_Task to complete_. Copy the stretch from the line containing "Assistantes maternelles" through the line containing "Les entreprises", changing "utiles" to "pratiques" and keeping everything else the same. Return only those lines.

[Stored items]

-- Opening Marker --

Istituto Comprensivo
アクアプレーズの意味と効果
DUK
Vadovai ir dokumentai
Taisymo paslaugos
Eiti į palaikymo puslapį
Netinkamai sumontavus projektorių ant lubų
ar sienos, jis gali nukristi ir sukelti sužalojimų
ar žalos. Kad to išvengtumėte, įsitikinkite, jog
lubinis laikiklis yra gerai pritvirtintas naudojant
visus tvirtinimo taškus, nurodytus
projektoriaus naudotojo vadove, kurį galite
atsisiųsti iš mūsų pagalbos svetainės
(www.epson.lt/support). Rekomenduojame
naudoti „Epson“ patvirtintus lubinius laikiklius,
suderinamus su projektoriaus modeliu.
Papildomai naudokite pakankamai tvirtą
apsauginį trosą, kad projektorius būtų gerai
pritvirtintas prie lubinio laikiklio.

-- Closing Marker --
-- Opening Marker --

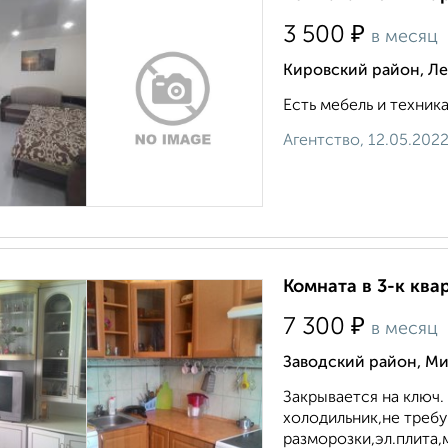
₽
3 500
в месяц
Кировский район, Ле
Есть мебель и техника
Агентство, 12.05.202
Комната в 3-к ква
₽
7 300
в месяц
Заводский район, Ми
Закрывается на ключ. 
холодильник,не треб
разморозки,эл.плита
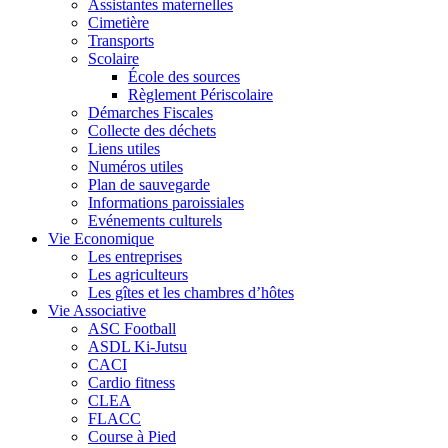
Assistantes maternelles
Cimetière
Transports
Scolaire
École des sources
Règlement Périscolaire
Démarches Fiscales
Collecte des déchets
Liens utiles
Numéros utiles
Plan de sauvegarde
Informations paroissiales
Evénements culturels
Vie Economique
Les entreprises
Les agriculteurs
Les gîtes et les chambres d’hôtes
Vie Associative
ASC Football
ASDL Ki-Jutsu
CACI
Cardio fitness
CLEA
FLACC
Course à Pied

-- Closing Marker --

_Answer below_.
Assistantes maternelles
Cimetière
Transports
Scolaire
École des sources
Règlement Périscolaire
Démarches Fiscales
Collecte des déchets
Liens pratiques
Numéros pratiques
Plan de sauvegarde
Informations paroissiales
Evénements culturels
Vie Economique
Les entreprises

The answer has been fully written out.